论文标题
蛋白质和单词共享进化的一般机制
General Mechanism of Evolution Shared by Proteins and Words
论文作者
论文摘要
复杂的系统,例如生活和语言,受到进化原则的约束。生物学与语言学之间的类比和比较\ cite {alphafold2,rosettafold,lang_virus,cell语言,教学,教师1,基因语言,蛋白质语言学,蛋白质语言学,词典,pro_dom的语法,复杂性,复杂性,基因组学,基因组学,基因组学,蛋白质模型和蛋白质序列和分析的构造和分析的构造; 进化。但是,到目前为止,尚未提出一般数学公式来阐明生活和语言共享的定量标志的起源。在这里,我们展示了蛋白质和单词共享的几种新的统计关系,这些关系激发了我们建立一种具有明确表述的一般进化机制,可以纳入旧特征和新特征。我们发现,可以通过最少的精力来确定在进化中生存的序列变化的原则来量化自然选择。此外,也可以通过引入功能连接网络来解释权力法行为的起源以及环境中的变化如何刺激新蛋白质和单词的出现。我们的结果不仅证明了遗传学和语言学对其不同层次结构之间的对应关系,还表明了复杂自适应系统演变的新基本物理特性。我们预计我们的统计检验可以用作定量标准,以检查序列的演化理论是否与真实数据的规律性一致。同时,它们的信件扩大了交换现有知识,刺激新解释的桥梁,并打开了潘多拉的盒子,以释放一些潜在的革命性挑战。例如,语言任意性是否与结构决定功能的教条冲突?

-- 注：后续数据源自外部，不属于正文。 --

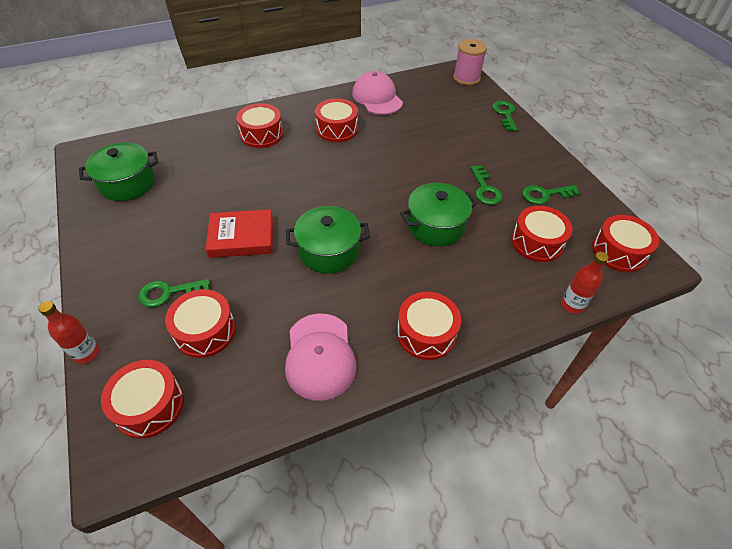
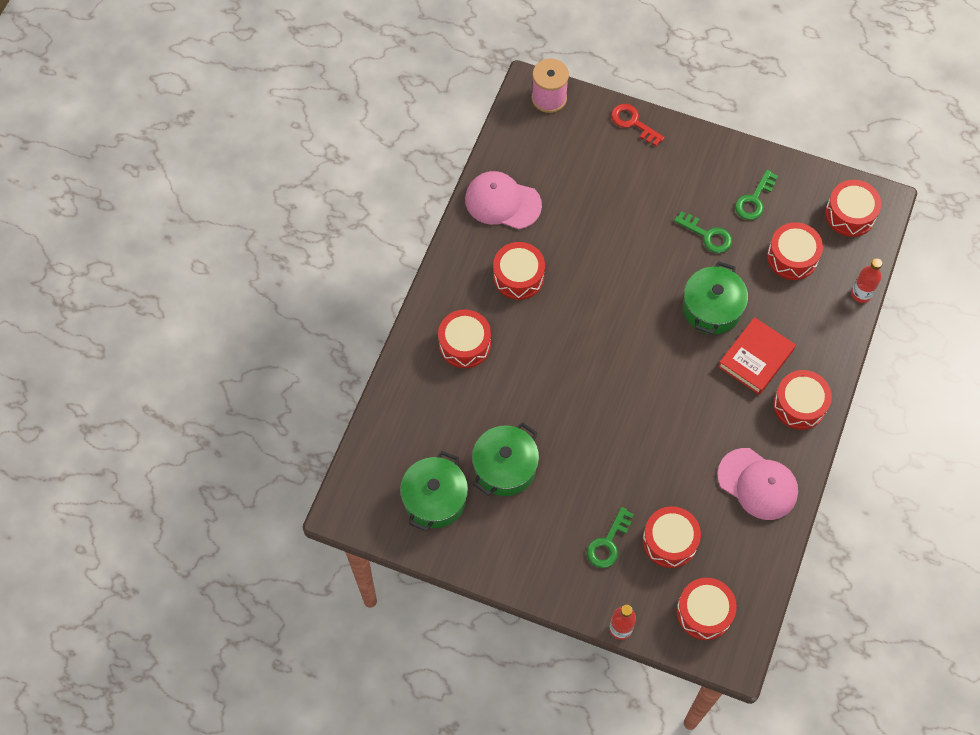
camera: 45 degrees left, 15 degrees up
red book [206,209,273,258] -> red book moved to [718,317,796,395]
green pot [286,206,370,274] -> green pot moved to [472,422,539,496]
green key [492,101,518,131] -> red key [611,104,665,146]

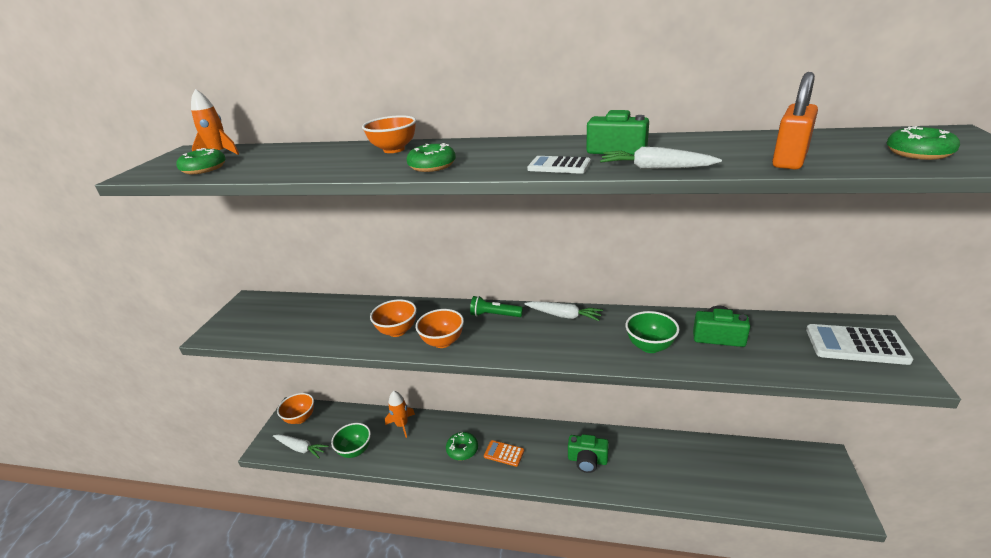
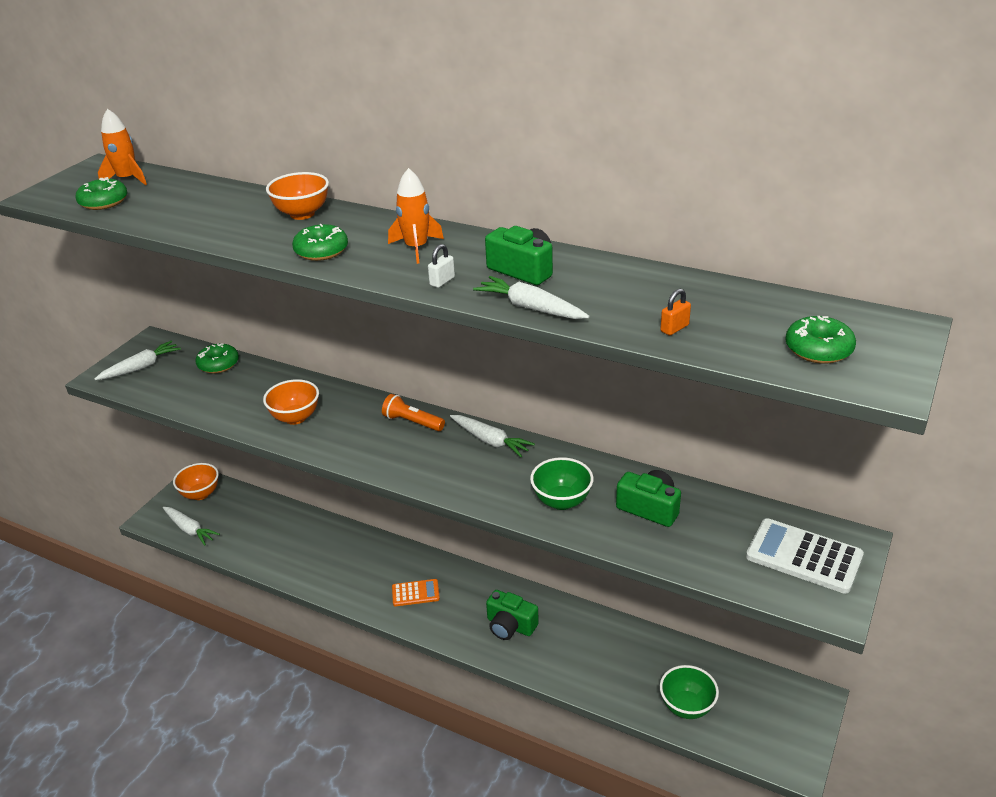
camera: 15 degrees right, 5 degrees up
green bowl [331,423,371,458] -> green bowl moved to [660,665,719,719]
orange rocket [385,391,415,438] -> orange rocket moved to [388,168,444,264]
orange bowl [416,309,464,348] -> none
green donut [446,432,478,461] -> green donut moved to [196,343,239,374]
green flashlight [470,296,523,317] -> orange flashlight [382,394,445,431]
orange calculator [484,440,524,467] -> orange calculator turned 135 degrees clockwise [392,579,440,606]
white calculator [527,156,591,174] -> white padlock [428,244,455,288]
orange padlock [772,72,818,169] -> orange padlock [660,289,691,335], size x0.47
none -> white carrot [94,340,181,380]

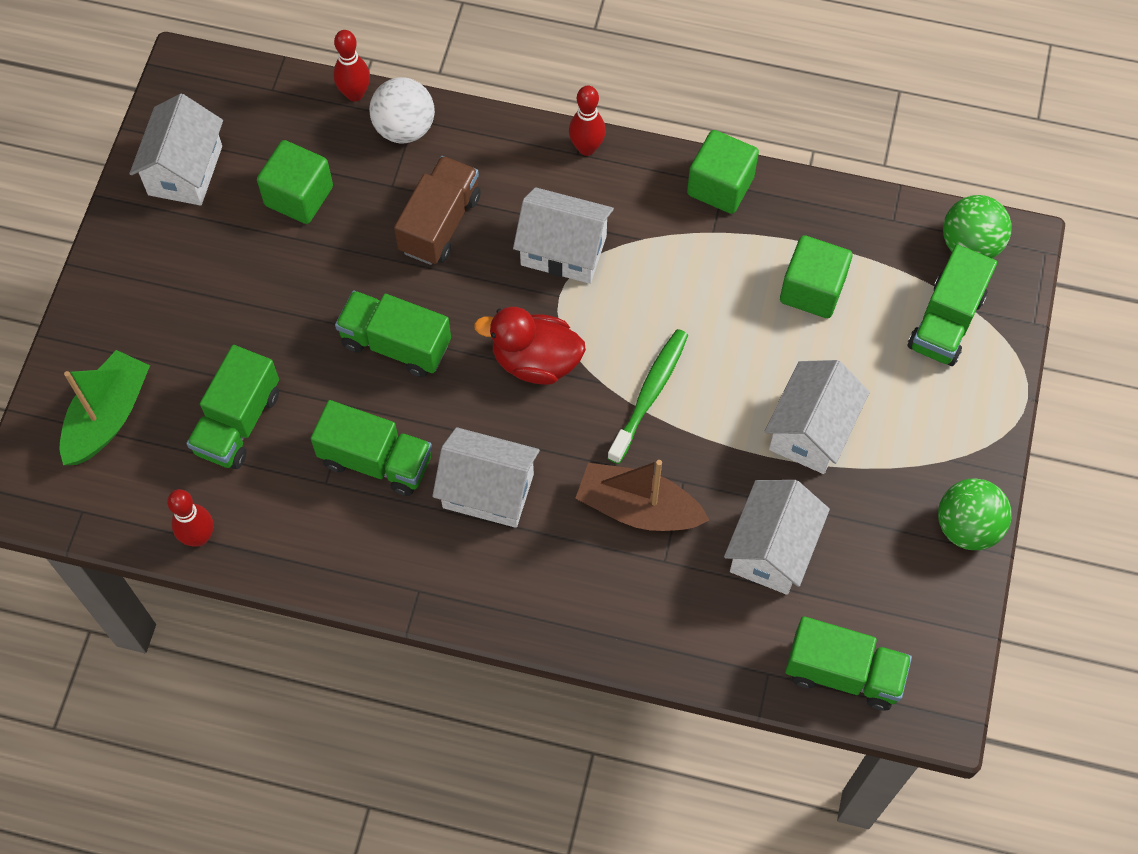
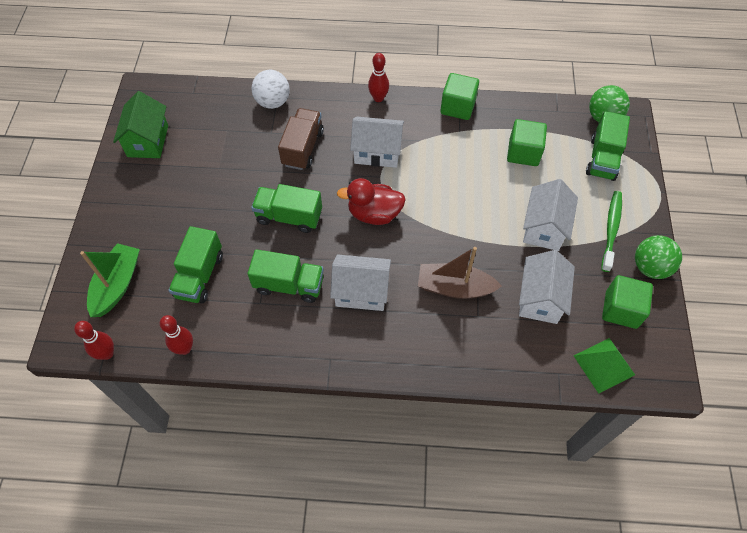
camera: 10 degrees left, 5 degrees down
white house [129,94,223,206] -> green house [113,91,168,158]
green cube [257,140,333,224] -> green cube moved to [602,275,653,329]
red bowling pin [333,30,370,101] -> red bowling pin moved to [74,321,114,360]
green toothbrush [607,329,688,464] -> green toothbrush moved to [601,191,622,272]
green truck [785,616,912,710] -> green pyramid [573,338,635,393]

Complex systems, such as life and languages, are governed by principles of evolution. The analogy and comparison between biology and linguistics\cite{alphafold2, RoseTTAFold, lang_virus, cell language, faculty1, language of gene, Protein linguistics, dictionary, Grammar of pro_dom, complexity, genomics_nlp, InterPro, language modeling, Protein language modeling} provide a computational foundation for characterizing and analyzing protein sequences, human corpora, and their evolution. However, no general mathematical formula has been proposed so far to illuminate the origin of quantitative hallmarks shared by life and language. Here we show several new statistical relationships shared by proteins and words, which inspire us to establish a general mechanism of evolution with explicit formulations that can incorporate both old and new characteristics. We found natural selection can be quantified via the entropic formulation by the principle of least effort to determine the sequence variation that survives in evolution. Besides, the origin of power law behavior and how changes in the environment stimulate the emergence of new proteins and words can also be explained via the introduction of function connection network. Our results demonstrate not only the correspondence between genetics and linguistics over their different hierarchies but also new fundamental physical properties for the evolution of complex adaptive systems. We anticipate our statistical tests can function as quantitative criteria to examine whether an evolution theory of sequence is consistent with the regularity of real data. In the meantime, their correspondence broadens the bridge to exchange existing knowledge, spurs new interpretations, and opens Pandora's box to release several potentially revolutionary challenges. For example, does linguistic arbitrariness conflict with the dogma that structure determines function?